I've never traded with the absence of HFT so I wouldn't know the difference I guess. Question: Does HFT add volatility, eg may 6th 2010 and the recent volatility? If answer is yes then I would like to see more HFT.
If you don't want HFT "manipulations", just bring back nickel spreads. That's all it takes. HFT doesn't add "real" liquidity. The fact that "real" liquidity is low when you factor out HFT isn't the fault of HFT, it's a fault of the markets having driven away potential participants.
HFTs don't add volatility... they add violence. The rapid v-turns and counter-direction pops in this period of time make it tough to hit entries and/or hold positions from point A to B. The period of 2001 - 2002 and again from 2007 - early 2009 were much "easier" to trade for catching big moves with size... the term "easy" being relative.
Exactly... everything is scaled down right now. No one is complaining about four - five figure days, but the times of bigger gains easier have not been forgotten.
Hmmm, late to the discussion, again. I have been involved with a rather length discussion via e-mail on the macro trends of global economy. Disclosure: For the record, I have a HFT system running in E-mini S&P 500 and other E-mini products. Actually I "know" the Disruptor rather well, I personally a different term for it. For those in know, this guy would behave quite similar to the Flipper, doing 950 (yep, that was a long time ago), and then mix it up. And by my estimates, this entity accounts for perhaps 5-10%-ish of daily volume in the ES. I have calibrated my system to be sensitive to this "Disruptor" and their "likelihood" of actions, for me, it is a part of life of making a living from trading. There is absolutely no need to be all alarmist about it. The reality here is, the Exchanges would listen to their biggest customers, and for the past 10 years, the biggest customers tend to be the HFT firms. Take myself as an example, for very small operation, I trade a noticeable daily volume. So of cos when requests from these biggest customers come, the exchanges would listen within realms of reason. For instance, increasing maximum size, better co-lo facilities, faster quote dissemination. All of these were done to accommodate these customers. I mean, if you were running a business, won't you try to be fair, and yet to be sensitive to the needs of the guys who are essentially writing your paycheck? Fact is, if ppl can form an "manual trader united" alliance, that vote with their trades, and suddenly ES volume drops by 30/40/50%, I am sure the alliance would get a call from Scott or whomever from CME, "what do you need? let's sit down and talk about it.". Look at Eurex, they reduced the tick size, much to the disliking of HFT market making systems, so the volume dropped off by 50%, so Eurex had to reverse the tick size decision to try to recover the lost trading volume. Frankly i don't see what the fuss is all about.

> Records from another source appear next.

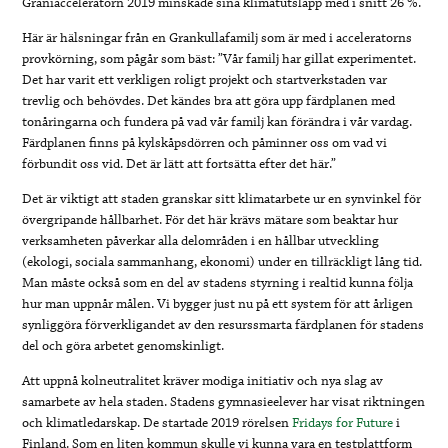
Graniacceleratorn 2019 minskade sina klimatutsläpp med i snitt 26 %.
Här är hälsningar från en Grankullafamilj som är med i acceleratorns
provkörning, som pågår som bäst: ”Vår familj har gillat experimentet.
Det har varit ett verkligen roligt projekt och startverkstaden var
trevlig och behövdes. Det kändes bra att göra upp färdplanen med
tonåringarna och fundera på vad vår familj kan förändra i vår vardag.
Färdplanen finns på kylskåpsdörren och påminner oss om vad vi
förbundit oss vid. Det är lätt att fortsätta efter det här.”
Det är viktigt att staden granskar sitt klimatarbete ur en synvinkel för
övergripande hållbarhet. För det här krävs mätare som beaktar hur
verksamheten påverkar alla delområden i en hållbar utveckling
(ekologi, sociala sammanhang, ekonomi) under en tillräckligt lång tid.
Man måste också som en del av stadens styrning i realtid kunna följa
hur man uppnår målen. Vi bygger just nu på ett system för att årligen
synliggöra förverkligandet av den resurssmarta färdplanen för stadens
del och göra arbetet genomskinligt.
Att uppnå kolneutralitet kräver modiga initiativ och nya slag av
samarbete av hela staden. Stadens gymnasieelever har visat riktningen
och klimatledarskap. De startade 2019 rörelsen
Fridays for Future
i
Finland. Som en liten kommun skulle vi kunna vara en testplattform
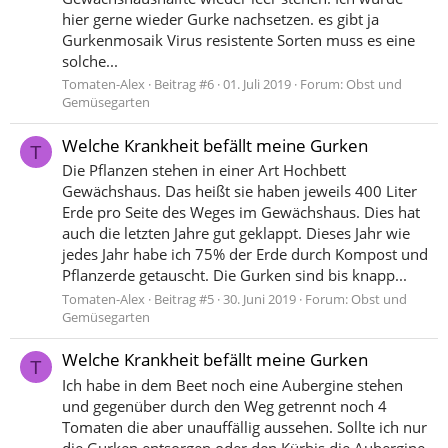
hier gerne wieder Gurke nachsetzen. es gibt ja
Gurkenmosaik Virus resistente Sorten muss es eine
solche...
Tomaten-Alex
Beitrag #6
01. Juli 2019
Forum:
Obst und
Gemüsegarten
Welche Krankheit befällt meine Gurken
T
Die Pflanzen stehen in einer Art Hochbett
Gewächshaus. Das heißt sie haben jeweils 400 Liter
Erde pro Seite des Weges im Gewächshaus. Dies hat
auch die letzten Jahre gut geklappt. Dieses Jahr wie
jedes Jahr habe ich 75% der Erde durch Kompost und
Pflanzerde getauscht. Die Gurken sind bis knapp...
Tomaten-Alex
Beitrag #5
30. Juni 2019
Forum:
Obst und
Gemüsegarten
Welche Krankheit befällt meine Gurken
T
Ich habe in dem Beet noch eine Aubergine stehen
und gegenüber durch den Weg getrennt noch 4
Tomaten die aber unauffällig aussehen. Sollte ich nur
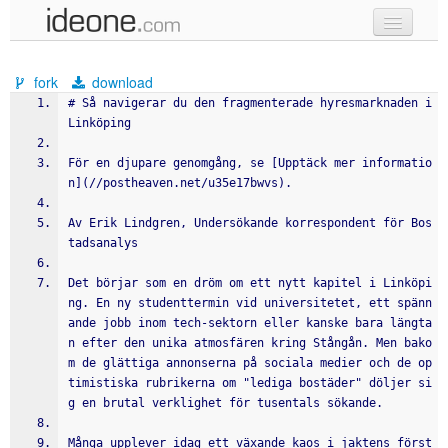
new code
fork
download
samples
# Så navigerar du den fragmenterade hyresmarknaden i 
Linköping
recent codes
För en djupare genomgång, se [Upptäck mer informatio
sign in
n](//postheaven.net/u35e17bwvs).
Av Erik Lindgren, Undersökande korrespondent för Bos
tadsanalys
Det börjar som en dröm om ett nytt kapitel i Linköpi
ng. En ny studenttermin vid universitetet, ett spänn
ande jobb inom tech-sektorn eller kanske bara längta
n efter den unika atmosfären kring Stångån. Men bako
m de glättiga annonserna på sociala medier och de op
timistiska rubrikerna om "lediga bostäder" döljer si
g en brutal verklighet för tusentals sökande.
Många upplever idag ett växande kaos i jaktens först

This was actually done at the request of bank traders to get a more defined fills on the bond auctions. It got rid of the manual prop traders. I was part of the lobby group that got eurex to return the bobl back to full ticks and hence the manual traders returned to it in some form but most just went to eurostoxx and stayed there. My heart bleeds for these programmers having to give away their "secrets" good thing you can't copy and paste experience. http://newsandinsight.thomsonreuter..._regulators_seek_high-frequency_secret_sauce/
Exactly. Most of the complaints about HFT come from those who can't program and don't have a clue about how an algo is constructed and tested.
If you're a trader and you've made some money. Why not do a little research and find a strategy that can be programed. Read a few programming books, and work with some smart computer science kid to help you code it. You will both learn, you about programming and him about trading.